Organic. 'Bianco Nave' is made from organically grown, hand-harvested grapes from the estate’s highest vineyard, “Vigna Nave” at an altitude of 1100 - 1200ms, on the northwestern side of Mt. Etna, above the village of Maletto. Here the volcanic soils are dark grey in color, sandy and rich in minerals. This 0.4 ha vineyard was planted as an experiment in 2005, 1m x 1m spacing, to bush vines of Carricante, Riesling and Chenin Blanc. (Savagnin was also recently added.) These varieties all express well the site's high minerality and tension. Harvest in 2022 was early, on September 14th, due to the dry, warm growing conditions of the year. The grapes were direct-pressed as whole bunches into a 11hl chestnut barrel, where fermentation was spontaneously conducted by indigenous yeasts, without temperature control. The wine underwent malolactic fermentation. It remained on fine lees for 18 months before being bottled without fining or filtering in April 2024.

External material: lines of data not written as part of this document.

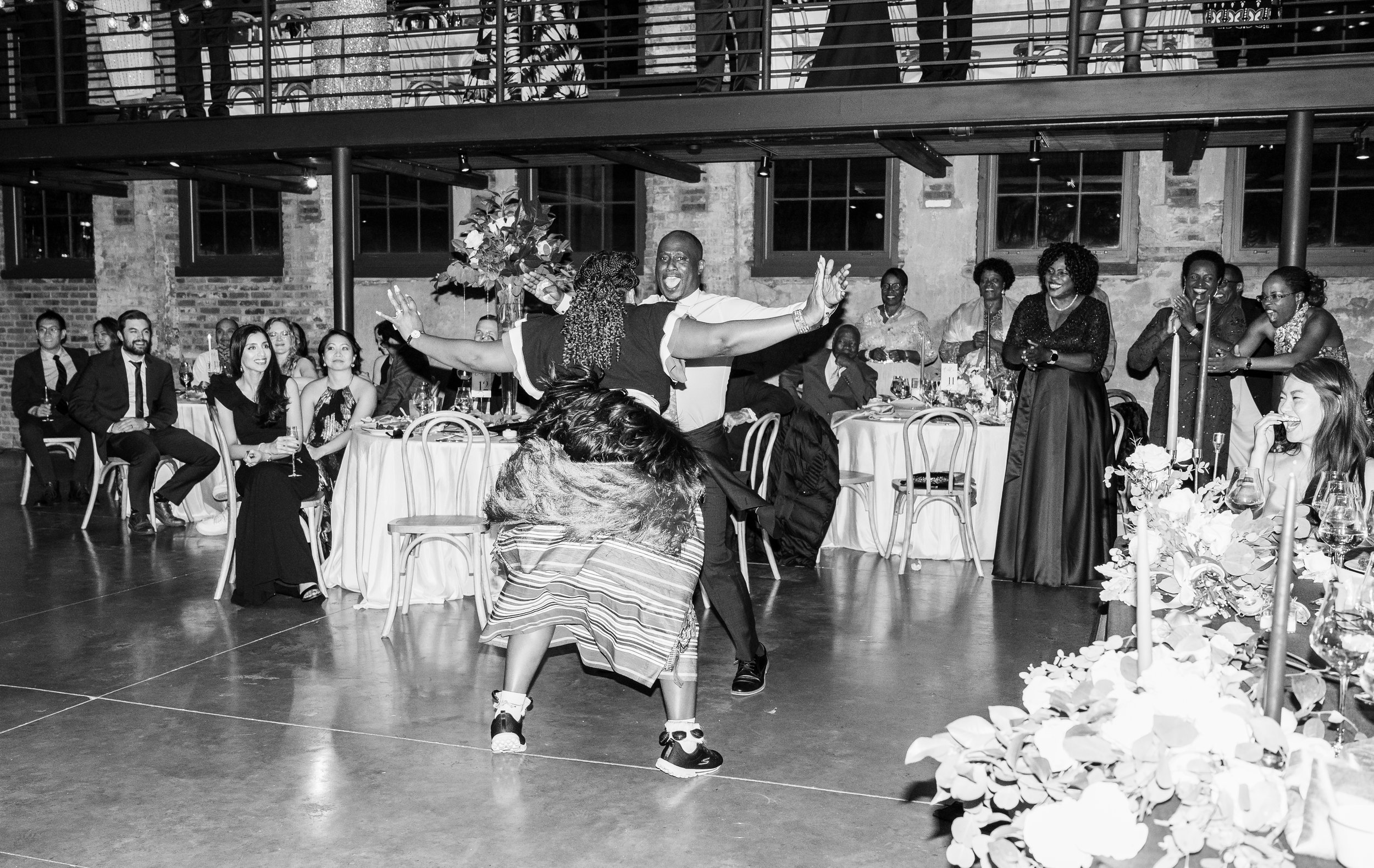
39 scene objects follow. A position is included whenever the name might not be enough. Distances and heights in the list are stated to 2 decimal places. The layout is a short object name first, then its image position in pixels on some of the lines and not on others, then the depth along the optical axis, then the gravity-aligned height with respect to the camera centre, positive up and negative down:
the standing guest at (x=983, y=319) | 8.20 +0.01
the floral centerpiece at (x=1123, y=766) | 1.09 -0.43
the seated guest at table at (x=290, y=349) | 6.83 -0.19
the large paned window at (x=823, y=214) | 10.01 +0.88
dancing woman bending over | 3.39 -0.64
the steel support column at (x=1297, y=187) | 6.37 +0.72
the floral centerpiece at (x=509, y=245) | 5.41 +0.32
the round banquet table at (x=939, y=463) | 6.93 -0.88
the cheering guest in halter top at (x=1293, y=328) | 6.01 -0.02
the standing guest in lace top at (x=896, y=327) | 8.98 -0.06
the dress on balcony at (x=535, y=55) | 9.52 +2.11
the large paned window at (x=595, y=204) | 10.82 +1.03
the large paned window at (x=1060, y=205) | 9.26 +0.91
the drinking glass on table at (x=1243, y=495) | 2.59 -0.37
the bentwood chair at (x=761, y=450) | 6.20 -0.68
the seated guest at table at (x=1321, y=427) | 3.25 -0.28
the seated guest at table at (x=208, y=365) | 8.80 -0.37
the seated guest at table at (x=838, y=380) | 8.59 -0.44
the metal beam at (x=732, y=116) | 6.48 +1.24
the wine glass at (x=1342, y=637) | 1.61 -0.42
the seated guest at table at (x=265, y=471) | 5.66 -0.75
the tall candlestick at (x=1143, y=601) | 1.18 -0.27
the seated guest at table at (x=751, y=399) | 6.70 -0.46
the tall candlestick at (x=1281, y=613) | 1.12 -0.28
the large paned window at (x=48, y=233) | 12.59 +0.84
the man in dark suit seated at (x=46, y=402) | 8.69 -0.65
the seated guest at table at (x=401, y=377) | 8.45 -0.44
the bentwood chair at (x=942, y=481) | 6.58 -0.89
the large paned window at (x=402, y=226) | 11.38 +0.85
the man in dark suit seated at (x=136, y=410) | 7.77 -0.63
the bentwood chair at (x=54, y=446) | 8.69 -0.96
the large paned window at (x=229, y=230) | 11.91 +0.85
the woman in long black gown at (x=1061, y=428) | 6.04 -0.54
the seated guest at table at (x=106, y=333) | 9.02 -0.14
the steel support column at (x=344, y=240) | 8.29 +0.53
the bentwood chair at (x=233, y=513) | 5.67 -0.96
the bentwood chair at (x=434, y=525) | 5.07 -0.88
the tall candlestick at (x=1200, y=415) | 2.18 -0.18
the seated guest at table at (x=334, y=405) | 6.07 -0.45
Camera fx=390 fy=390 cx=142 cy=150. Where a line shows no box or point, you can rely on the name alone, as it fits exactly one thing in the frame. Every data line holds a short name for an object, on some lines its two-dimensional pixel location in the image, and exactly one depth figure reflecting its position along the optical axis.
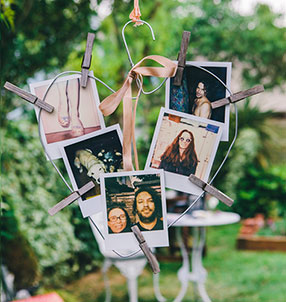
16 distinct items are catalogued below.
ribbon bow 0.77
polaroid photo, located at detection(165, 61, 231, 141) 0.79
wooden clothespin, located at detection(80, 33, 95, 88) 0.78
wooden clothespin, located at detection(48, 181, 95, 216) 0.77
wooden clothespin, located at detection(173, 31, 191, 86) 0.77
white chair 2.76
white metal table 2.94
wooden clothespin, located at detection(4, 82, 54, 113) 0.77
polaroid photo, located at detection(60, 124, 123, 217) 0.79
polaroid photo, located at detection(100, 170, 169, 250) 0.77
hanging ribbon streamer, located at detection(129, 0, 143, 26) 0.85
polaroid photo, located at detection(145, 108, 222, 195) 0.79
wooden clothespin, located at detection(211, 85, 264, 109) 0.76
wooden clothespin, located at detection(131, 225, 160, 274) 0.73
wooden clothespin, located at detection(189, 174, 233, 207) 0.77
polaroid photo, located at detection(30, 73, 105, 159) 0.79
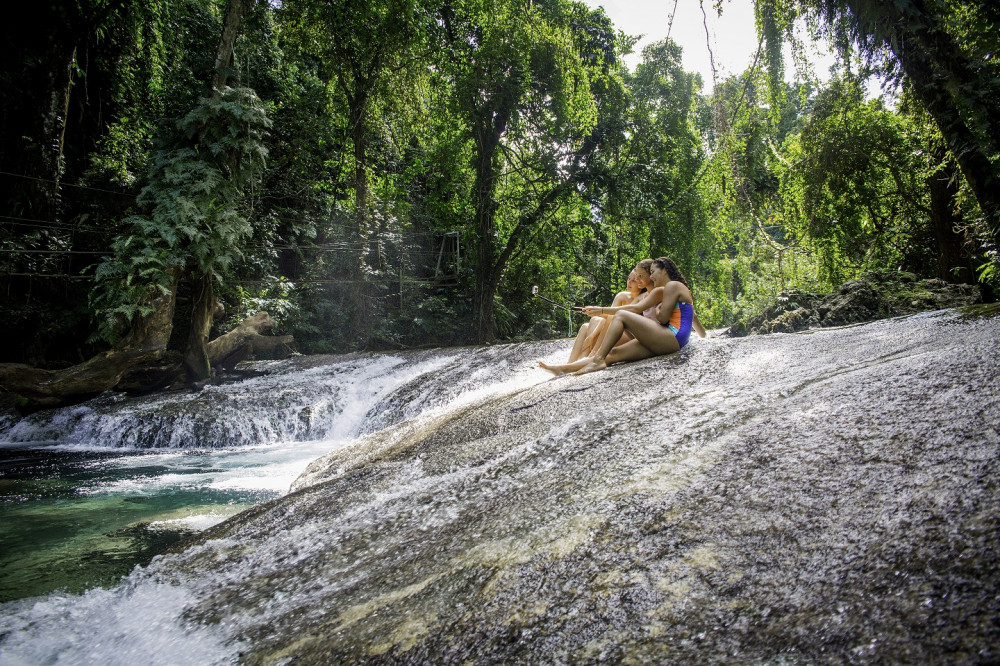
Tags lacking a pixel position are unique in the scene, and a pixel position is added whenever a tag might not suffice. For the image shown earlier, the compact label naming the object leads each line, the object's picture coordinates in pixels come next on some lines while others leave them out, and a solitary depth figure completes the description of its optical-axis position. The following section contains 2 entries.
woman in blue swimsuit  5.70
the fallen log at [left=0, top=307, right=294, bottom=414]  8.81
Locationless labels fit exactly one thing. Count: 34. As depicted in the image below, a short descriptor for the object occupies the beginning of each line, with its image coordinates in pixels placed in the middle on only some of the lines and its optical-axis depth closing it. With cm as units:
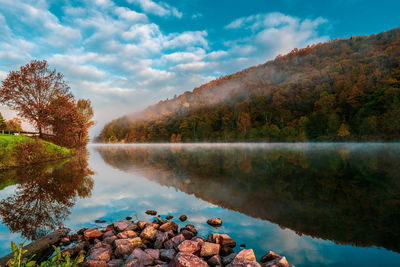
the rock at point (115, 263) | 425
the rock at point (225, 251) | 488
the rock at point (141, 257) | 428
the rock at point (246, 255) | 431
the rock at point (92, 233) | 560
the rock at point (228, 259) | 441
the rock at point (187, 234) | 554
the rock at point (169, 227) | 600
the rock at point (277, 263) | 408
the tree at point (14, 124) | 8912
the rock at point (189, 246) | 459
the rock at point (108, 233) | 566
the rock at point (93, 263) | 407
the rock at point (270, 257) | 462
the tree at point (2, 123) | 7112
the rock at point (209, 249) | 462
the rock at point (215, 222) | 679
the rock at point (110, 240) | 524
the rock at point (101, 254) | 440
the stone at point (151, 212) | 791
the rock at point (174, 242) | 501
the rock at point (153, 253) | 453
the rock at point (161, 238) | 522
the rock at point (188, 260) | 394
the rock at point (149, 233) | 555
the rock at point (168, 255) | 446
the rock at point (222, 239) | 527
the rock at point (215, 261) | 431
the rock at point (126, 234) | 547
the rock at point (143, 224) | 616
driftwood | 455
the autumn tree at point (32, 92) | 2883
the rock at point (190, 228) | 607
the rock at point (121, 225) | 613
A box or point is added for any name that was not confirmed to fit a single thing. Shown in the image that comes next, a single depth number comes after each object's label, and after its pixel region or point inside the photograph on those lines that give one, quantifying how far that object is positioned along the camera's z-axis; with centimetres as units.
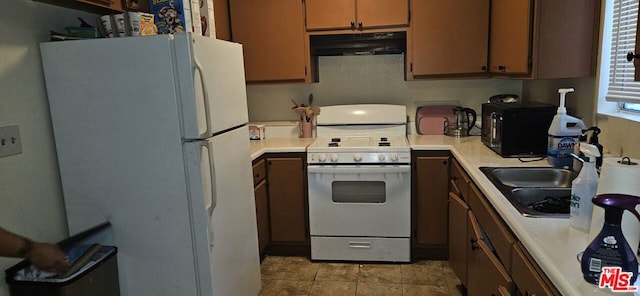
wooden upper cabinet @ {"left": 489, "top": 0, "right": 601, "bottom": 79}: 211
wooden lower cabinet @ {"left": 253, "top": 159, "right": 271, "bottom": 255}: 290
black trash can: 147
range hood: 312
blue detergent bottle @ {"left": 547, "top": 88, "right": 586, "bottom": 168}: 194
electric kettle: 316
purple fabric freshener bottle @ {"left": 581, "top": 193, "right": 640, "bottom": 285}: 92
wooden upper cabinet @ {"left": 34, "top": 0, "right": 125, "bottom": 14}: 171
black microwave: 230
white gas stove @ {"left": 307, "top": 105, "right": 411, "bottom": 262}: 287
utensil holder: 339
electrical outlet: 150
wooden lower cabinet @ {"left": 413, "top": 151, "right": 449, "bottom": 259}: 285
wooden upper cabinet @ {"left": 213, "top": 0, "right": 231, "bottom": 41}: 299
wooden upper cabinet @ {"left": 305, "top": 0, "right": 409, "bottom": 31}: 301
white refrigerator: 166
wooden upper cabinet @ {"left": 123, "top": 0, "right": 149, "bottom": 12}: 193
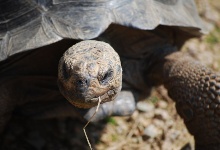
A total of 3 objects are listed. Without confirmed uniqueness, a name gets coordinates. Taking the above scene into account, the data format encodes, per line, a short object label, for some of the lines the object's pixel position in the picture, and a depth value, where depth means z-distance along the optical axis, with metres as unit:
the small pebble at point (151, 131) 7.03
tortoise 4.92
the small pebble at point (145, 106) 7.65
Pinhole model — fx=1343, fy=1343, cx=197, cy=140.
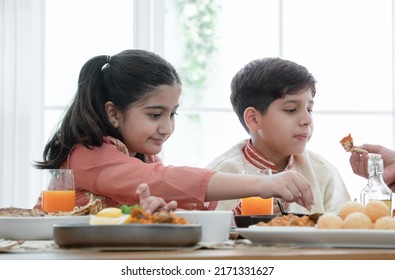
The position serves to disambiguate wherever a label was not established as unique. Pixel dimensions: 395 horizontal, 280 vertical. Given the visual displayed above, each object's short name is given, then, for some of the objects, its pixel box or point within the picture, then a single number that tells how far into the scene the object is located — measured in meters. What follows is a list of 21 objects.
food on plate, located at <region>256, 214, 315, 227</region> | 1.75
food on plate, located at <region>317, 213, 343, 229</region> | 1.71
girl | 2.16
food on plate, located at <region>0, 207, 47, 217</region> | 1.87
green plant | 3.71
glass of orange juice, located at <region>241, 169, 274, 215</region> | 2.19
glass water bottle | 2.03
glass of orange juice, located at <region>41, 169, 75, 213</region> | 2.10
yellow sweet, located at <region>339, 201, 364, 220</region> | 1.75
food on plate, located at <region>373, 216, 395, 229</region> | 1.69
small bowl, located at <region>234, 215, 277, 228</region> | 1.89
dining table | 1.58
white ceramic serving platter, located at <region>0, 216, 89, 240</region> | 1.79
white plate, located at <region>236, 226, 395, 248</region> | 1.67
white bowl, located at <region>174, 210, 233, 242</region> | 1.74
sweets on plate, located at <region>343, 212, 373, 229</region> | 1.70
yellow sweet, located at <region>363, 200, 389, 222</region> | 1.71
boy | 2.66
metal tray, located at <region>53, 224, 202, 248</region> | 1.61
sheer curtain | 3.52
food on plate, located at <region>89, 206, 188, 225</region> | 1.64
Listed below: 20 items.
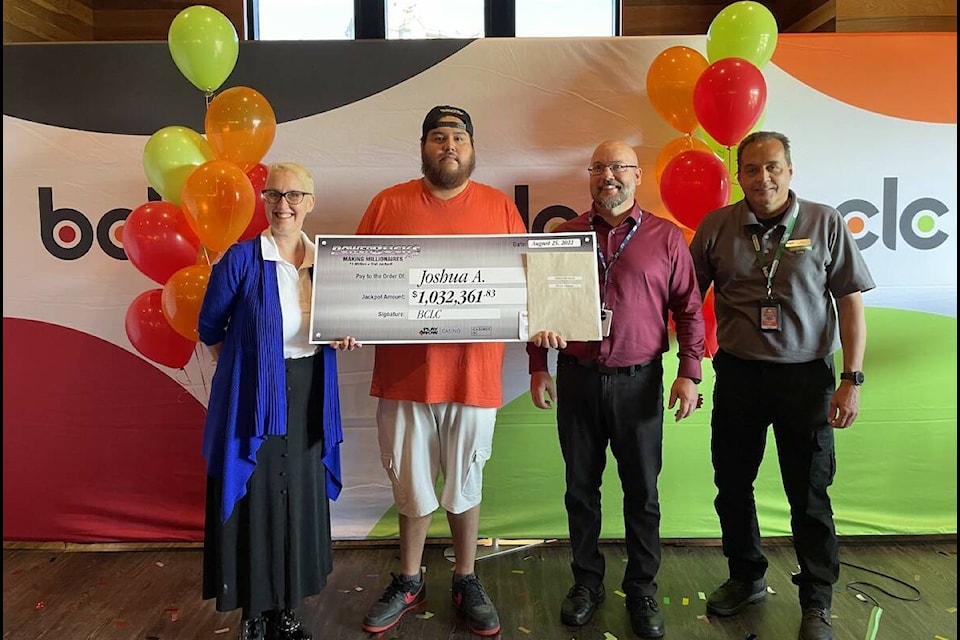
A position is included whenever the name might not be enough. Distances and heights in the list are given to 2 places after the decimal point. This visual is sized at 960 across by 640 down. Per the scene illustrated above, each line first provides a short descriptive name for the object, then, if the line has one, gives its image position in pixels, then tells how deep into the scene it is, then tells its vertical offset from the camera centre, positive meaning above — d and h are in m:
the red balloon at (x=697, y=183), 2.41 +0.48
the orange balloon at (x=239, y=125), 2.36 +0.68
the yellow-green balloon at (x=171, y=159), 2.36 +0.56
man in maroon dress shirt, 2.14 -0.17
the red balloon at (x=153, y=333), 2.47 -0.05
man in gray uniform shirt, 2.15 -0.05
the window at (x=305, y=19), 4.04 +1.78
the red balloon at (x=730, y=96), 2.33 +0.76
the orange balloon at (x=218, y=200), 2.19 +0.39
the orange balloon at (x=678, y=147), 2.61 +0.66
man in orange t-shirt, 2.20 -0.23
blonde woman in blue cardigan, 1.97 -0.31
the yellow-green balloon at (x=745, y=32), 2.48 +1.05
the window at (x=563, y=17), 4.03 +1.79
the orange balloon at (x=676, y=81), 2.52 +0.88
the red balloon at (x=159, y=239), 2.40 +0.29
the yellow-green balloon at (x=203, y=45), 2.39 +0.98
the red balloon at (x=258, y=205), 2.40 +0.41
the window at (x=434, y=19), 4.01 +1.78
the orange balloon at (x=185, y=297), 2.26 +0.08
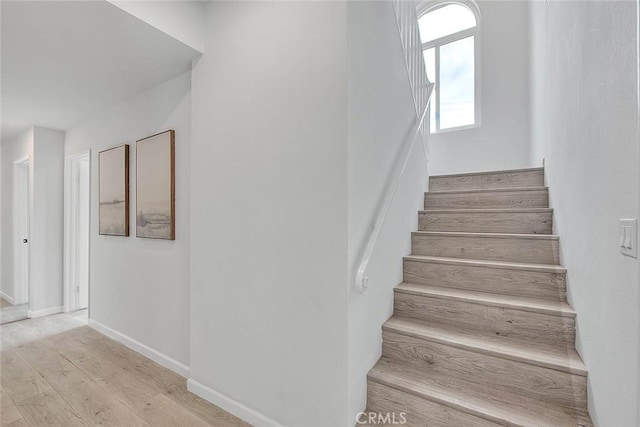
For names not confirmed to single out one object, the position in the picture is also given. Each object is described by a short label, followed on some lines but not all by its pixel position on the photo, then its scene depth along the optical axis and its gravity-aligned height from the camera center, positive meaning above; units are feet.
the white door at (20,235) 13.52 -1.03
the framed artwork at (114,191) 9.11 +0.72
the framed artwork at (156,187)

Organic. Blend of Nerello Mascalese and Grenache. This wine, the 'Q1000 Tartaraci,' was last released in 2016. Since then, isolated hail and mixed growing and ripening conditions have not permitted for a red wine to be made from this extreme, high-altitude contrada (1000 meters above sea level). Finally in 2022, a small quantity of healthy, ripe, organically grown Nerello Mascalese and Grenache grapes were hand-harvested from the 75-80 year-old bush vines. These were transported back to the winery near Solicchiata, destemmed and fermented in a 1200 litre qvevri, buried in the underground cellar. Alcoholic fermentation was carried out spontaneously by indigenous yeast. The qvevri was then closed and the new wine allowed to macerate for a month on skins, during which time malolactic fermentation also occurred. After one month, the macerated grapes were carefully pressed into a used chestnut barrel and left on fine lees until bottling early June 2024, without fining or filtration. (In general: the Vino di Anna “qvevri” wines are not made every year. The grapes need to be in perfect health and have a depth of flavor and complexity to warrant this type of vinification. The qvevris were handmade by one of the few remaining artisan qvevri makers, Zaaliko Bodjadze, in his workshop about two hours west of Tbilisi, Georgia. Zaaliko and his sons source the pure clay high in the Caucasus Mountains, molding the pots by hand. Vino di Anna have nine qvevris buried in their cellar of varying sizes.)